On foreign policy, China remains the biggest issue. Duterte, who has strong, lifelong anti-American sentiments, tried to pursue a closer relationship with Beijing early in his term, in an effort to reduce Manila’s dependence on Washington. But many promised Chinese infrastructure projects never came to fruition, and the public grew increasingly angry at Beijing’s “wolf warrior” diplomacy and incursions in the South China Sea. Duterte eventually turned back toward the United States.

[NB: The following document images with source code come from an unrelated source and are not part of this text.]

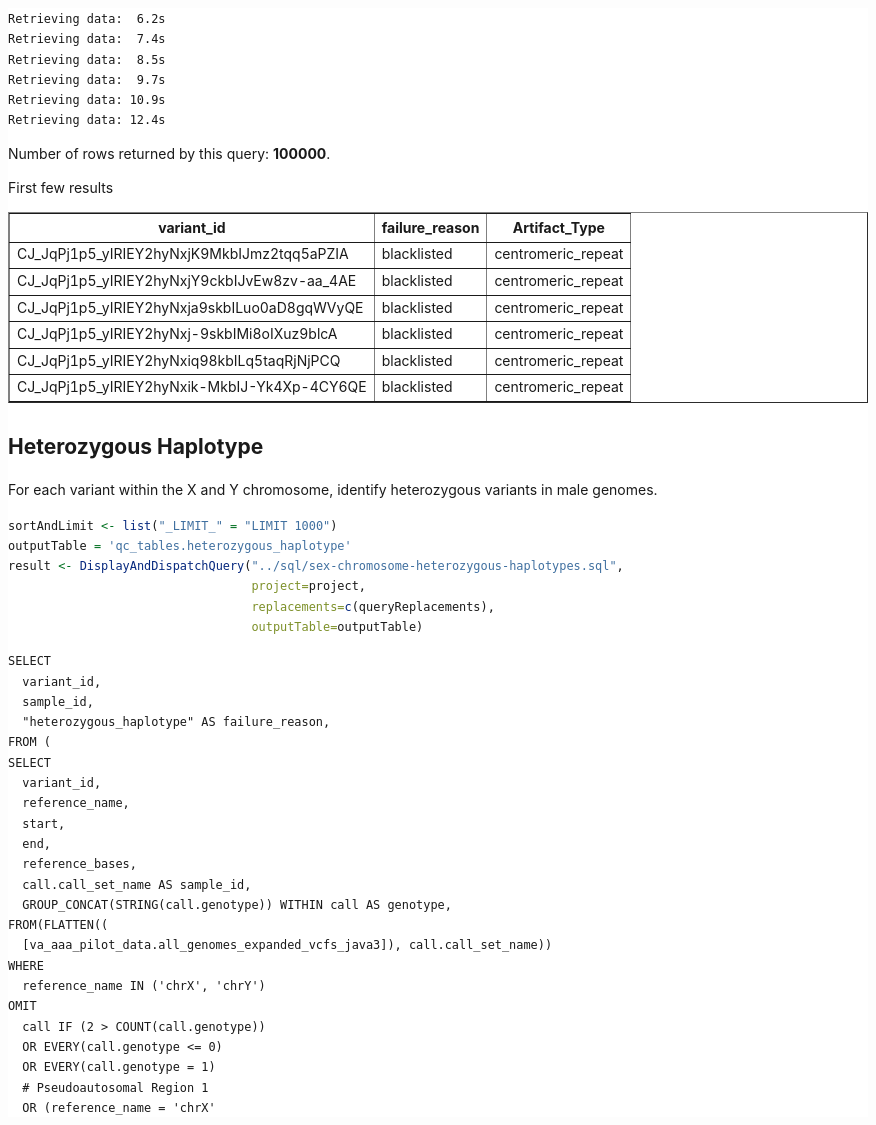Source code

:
```
Retrieving data:  6.2s
Retrieving data:  7.4s
Retrieving data:  8.5s
Retrieving data:  9.7s
Retrieving data: 10.9s
Retrieving data: 12.4s
```

Number of rows returned by this query: **100000**.

First few results


<table border=1>
<tr> <th> variant_id </th> <th> failure_reason </th> <th> Artifact_Type </th>  </tr>
  <tr> <td> CJ_JqPj1p5_yIRIEY2hyNxjK9MkbIJmz2tqq5aPZIA </td> <td> blacklisted </td> <td> centromeric_repeat </td> </tr>
  <tr> <td> CJ_JqPj1p5_yIRIEY2hyNxjY9ckbIJvEw8zv-aa_4AE </td> <td> blacklisted </td> <td> centromeric_repeat </td> </tr>
  <tr> <td> CJ_JqPj1p5_yIRIEY2hyNxja9skbILuo0aD8gqWVyQE </td> <td> blacklisted </td> <td> centromeric_repeat </td> </tr>
  <tr> <td> CJ_JqPj1p5_yIRIEY2hyNxj-9skbIMi8oIXuz9blcA </td> <td> blacklisted </td> <td> centromeric_repeat </td> </tr>
  <tr> <td> CJ_JqPj1p5_yIRIEY2hyNxiq98kbILq5taqRjNjPCQ </td> <td> blacklisted </td> <td> centromeric_repeat </td> </tr>
  <tr> <td> CJ_JqPj1p5_yIRIEY2hyNxik-MkbIJ-Yk4Xp-4CY6QE </td> <td> blacklisted </td> <td> centromeric_repeat </td> </tr>
   </table>

## Heterozygous Haplotype
For each variant within the X and Y chromosome, identify heterozygous variants in male genomes.


```r
sortAndLimit <- list("_LIMIT_" = "LIMIT 1000")
outputTable = 'qc_tables.heterozygous_haplotype'
result <- DisplayAndDispatchQuery("../sql/sex-chromosome-heterozygous-haplotypes.sql",
                                  project=project,
                                  replacements=c(queryReplacements),
                                  outputTable=outputTable)
```

```
SELECT
  variant_id,
  sample_id,
  "heterozygous_haplotype" AS failure_reason,
FROM (
SELECT
  variant_id,
  reference_name,
  start,
  end,
  reference_bases,
  call.call_set_name AS sample_id,
  GROUP_CONCAT(STRING(call.genotype)) WITHIN call AS genotype,
FROM(FLATTEN((
  [va_aaa_pilot_data.all_genomes_expanded_vcfs_java3]), call.call_set_name))
WHERE
  reference_name IN ('chrX', 'chrY')
OMIT
  call IF (2 > COUNT(call.genotype))
  OR EVERY(call.genotype <= 0)
  OR EVERY(call.genotype = 1)
  # Pseudoautosomal Region 1
  OR (reference_name = 'chrX'
```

Marcos Jr. has historically enjoyed a warm relationship with Beijing and could want to woo China again, as well as attempt to launch more Beijing-backed infrastructure projects. But Beijing’s enormous unpopularity in the Philippines could limit Marcos Jr.’s ability to work closely with China. In contrast, Robredo has promised a tough approach toward Beijing, vowing not to even discuss the South China Sea with Beijing until it recognizes that a 2016 tribunal at the Hague ruled in favor of Manila’s claims—something Beijing almost surely will never concede. Both candidates will likely continue the recent trend of building closer ties to the United States.

The Implications

While this election’s implications for Philippine foreign policy might not be enormous, if Marcos Jr. does try to shift Manila toward Beijing, that would be a serious problem for regional security and U.S. forces. The Philippines is a U.S. treaty ally and central to U.S. posture in the South China Sea and toward Taiwan.

The implications for the future of Philippine democracy, and by extension democracy in Southeast Asia, are even more enormous. Democracy has already regressed significantly in Southeast Asia in the past decade, and a death blow to the Philippines, one of the world’s most populous democracies, would further this trend. Prominent Philippines analyst Richard Heydarian has called the May 9 vote the “most consequential election in modern Philippine history.” That is no understatement.